Electronic design files
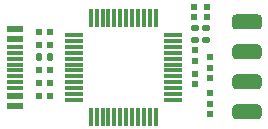
<source format=gbr>
%TF.GenerationSoftware,KiCad,Pcbnew,(6.0.2)*%
%TF.CreationDate,2022-04-18T15:37:34+08:00*%
%TF.ProjectId,ST-Link-Hulk,53542d4c-696e-46b2-9d48-756c6b2e6b69,V0.1*%
%TF.SameCoordinates,Original*%
%TF.FileFunction,Paste,Top*%
%TF.FilePolarity,Positive*%
%FSLAX46Y46*%
G04 Gerber Fmt 4.6, Leading zero omitted, Abs format (unit mm)*
G04 Created by KiCad (PCBNEW (6.0.2)) date 2022-04-18 15:37:34*
%MOMM*%
%LPD*%
G01*
G04 APERTURE LIST*
G04 Aperture macros list*
%AMRoundRect*
0 Rectangle with rounded corners*
0 $1 Rounding radius*
0 $2 $3 $4 $5 $6 $7 $8 $9 X,Y pos of 4 corners*
0 Add a 4 corners polygon primitive as box body*
4,1,4,$2,$3,$4,$5,$6,$7,$8,$9,$2,$3,0*
0 Add four circle primitives for the rounded corners*
1,1,$1+$1,$2,$3*
1,1,$1+$1,$4,$5*
1,1,$1+$1,$6,$7*
1,1,$1+$1,$8,$9*
0 Add four rect primitives between the rounded corners*
20,1,$1+$1,$2,$3,$4,$5,0*
20,1,$1+$1,$4,$5,$6,$7,0*
20,1,$1+$1,$6,$7,$8,$9,0*
20,1,$1+$1,$8,$9,$2,$3,0*%
G04 Aperture macros list end*
%ADD10R,0.600000X0.600000*%
%ADD11RoundRect,0.147500X-0.147500X-0.172500X0.147500X-0.172500X0.147500X0.172500X-0.147500X0.172500X0*%
%ADD12RoundRect,0.147500X-0.172500X0.147500X-0.172500X-0.147500X0.172500X-0.147500X0.172500X0.147500X0*%
%ADD13RoundRect,0.317500X-0.952500X-0.317500X0.952500X-0.317500X0.952500X0.317500X-0.952500X0.317500X0*%
%ADD14RoundRect,0.381000X-0.889000X-0.254000X0.889000X-0.254000X0.889000X0.254000X-0.889000X0.254000X0*%
%ADD15R,1.450000X0.600000*%
%ADD16R,1.450000X0.300000*%
%ADD17R,1.500000X0.300000*%
%ADD18R,0.300000X1.500000*%
G04 APERTURE END LIST*
D10*
%TO.C,C1*%
X22067800Y4860200D03*
X22067800Y5760200D03*
%TD*%
D11*
%TO.C,D1*%
X8873300Y7164400D03*
X9843300Y7164400D03*
%TD*%
D12*
%TO.C,D2*%
X22067800Y9630600D03*
X22067800Y8660600D03*
%TD*%
D13*
%TO.C,J1*%
X26466600Y10110800D03*
D14*
X26466600Y7570800D03*
X26466600Y5030800D03*
X26466600Y2490800D03*
%TD*%
D10*
%TO.C,JP1*%
X23337800Y5368200D03*
X23337800Y6268200D03*
X23337800Y7168200D03*
%TD*%
%TO.C,JP2*%
X23337800Y2345600D03*
X23337800Y3245600D03*
X23337800Y4145600D03*
%TD*%
D15*
%TO.C,P1*%
X6859600Y9550800D03*
X6859600Y8750800D03*
D16*
X6859600Y7550800D03*
X6859600Y6550800D03*
X6859600Y6050800D03*
X6859600Y5050800D03*
D15*
X6859600Y3850800D03*
X6859600Y3050800D03*
X6859600Y3050800D03*
X6859600Y3850800D03*
D16*
X6859600Y4550800D03*
X6859600Y5550800D03*
X6859600Y7050800D03*
X6859600Y8050800D03*
D15*
X6859600Y8750800D03*
X6859600Y9550800D03*
%TD*%
D10*
%TO.C,R4*%
X9810600Y6046800D03*
X8910600Y6046800D03*
%TD*%
%TO.C,R5*%
X9817800Y8180400D03*
X8917800Y8180400D03*
%TD*%
%TO.C,R6*%
X9810600Y4954600D03*
X8910600Y4954600D03*
%TD*%
%TO.C,R7*%
X9817800Y9272600D03*
X8917800Y9272600D03*
%TD*%
%TO.C,R8*%
X21991600Y10549800D03*
X21991600Y11449800D03*
%TD*%
%TO.C,R9*%
X23083800Y10549800D03*
X23083800Y11449800D03*
%TD*%
%TO.C,R11*%
X8910612Y3862400D03*
X9810612Y3862400D03*
%TD*%
%TO.C,R12*%
X22067800Y7766800D03*
X22067800Y6866800D03*
%TD*%
D12*
%TO.C,D3*%
X23007600Y9630600D03*
X23007600Y8660600D03*
%TD*%
D17*
%TO.C,U1*%
X20222600Y3550800D03*
X20222600Y4050800D03*
X20222600Y4550800D03*
X20222600Y5050800D03*
X20222600Y5550800D03*
X20222600Y6050800D03*
X20222600Y6550800D03*
X20222600Y7050800D03*
X20222600Y7550800D03*
X20222600Y8050800D03*
X20222600Y8550800D03*
X20222600Y9050800D03*
D18*
X18772600Y10500800D03*
X18272600Y10500800D03*
X17772600Y10500800D03*
X17272600Y10500800D03*
X16772600Y10500800D03*
X16272600Y10500800D03*
X15772600Y10500800D03*
X15272600Y10500800D03*
X14772600Y10500800D03*
X14272600Y10500800D03*
X13772600Y10500800D03*
X13272600Y10500800D03*
D17*
X11822600Y9050800D03*
X11822600Y8550800D03*
X11822600Y8050800D03*
X11822600Y7550800D03*
X11822600Y7050800D03*
X11822600Y6550800D03*
X11822600Y6050800D03*
X11822600Y5550800D03*
X11822600Y5050800D03*
X11822600Y4550800D03*
X11822600Y4050800D03*
X11822600Y3550800D03*
D18*
X13272600Y2100800D03*
X13772600Y2100800D03*
X14272600Y2100800D03*
X14772600Y2100800D03*
X15272600Y2100800D03*
X15772600Y2100800D03*
X16272600Y2100800D03*
X16772600Y2100800D03*
X17272600Y2100800D03*
X17772600Y2100800D03*
X18272600Y2100800D03*
X18772600Y2100800D03*
%TD*%
M02*

</source>
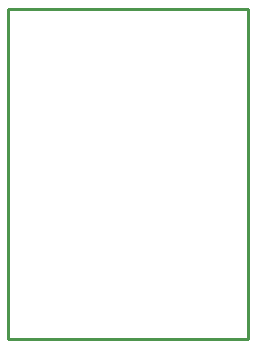
<source format=gbr>
G04 EAGLE Gerber RS-274X export*
G75*
%MOMM*%
%FSLAX34Y34*%
%LPD*%
%IN*%
%IPPOS*%
%AMOC8*
5,1,8,0,0,1.08239X$1,22.5*%
G01*
%ADD10C,0.254000*%


D10*
X0Y0D02*
X203200Y0D01*
X203200Y279400D01*
X0Y279400D01*
X0Y0D01*
M02*

</source>
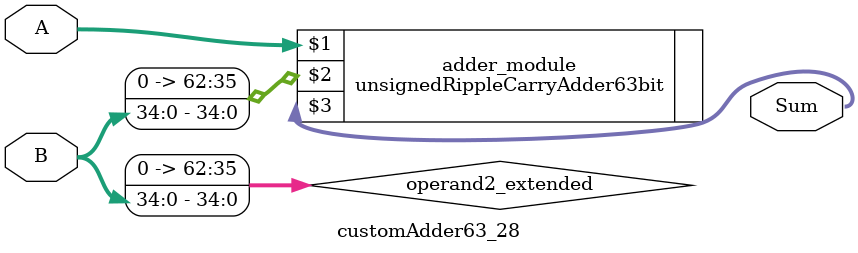
<source format=v>
module customAdder63_28(
                        input [62 : 0] A,
                        input [34 : 0] B,
                        
                        output [63 : 0] Sum
                );

        wire [62 : 0] operand2_extended;
        
        assign operand2_extended =  {28'b0, B};
        
        unsignedRippleCarryAdder63bit adder_module(
            A,
            operand2_extended,
            Sum
        );
        
        endmodule
        
</source>
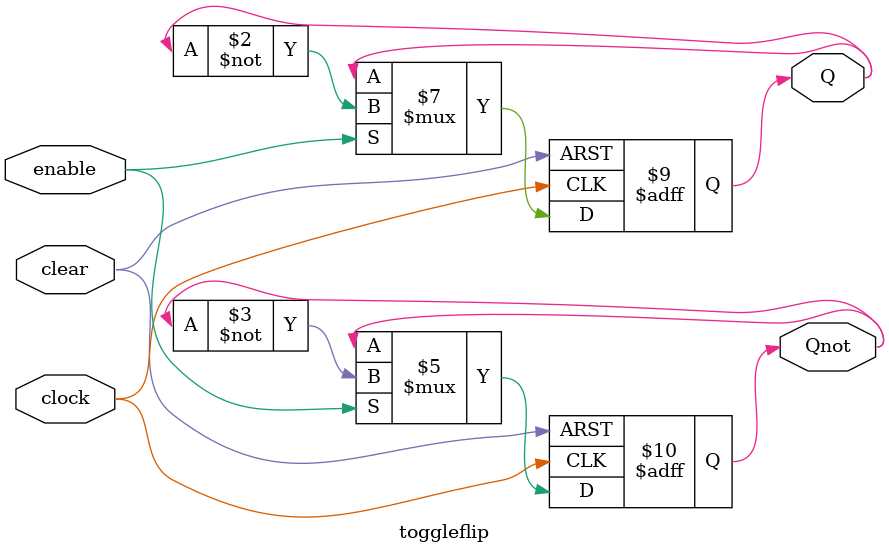
<source format=v>
module toggleflip (enable, clock, clear, Q, Qnot);
    input  enable, clock, clear;
    output Q, Qnot;

    reg Q, Qnot;

    // Initialize Q and Qnot
    initial begin
        Q = 0;
        Qnot = 1;
    end

    always @ (posedge clock or posedge clear) begin
        if (clear) begin
            Q <= 0;
            Qnot <= 1;
        end else if (enable) begin
            Q <= ~Q;
            Qnot <= ~Qnot;
        end
    end
endmodule
</source>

### YOUR INSTRUCTIONS
Among the lines above, find each one containing the string "primitives" and copy it.

### ANSWER
0 Add four circle primitives for the rounded corners*
0 Add four rect primitives between the rounded corners*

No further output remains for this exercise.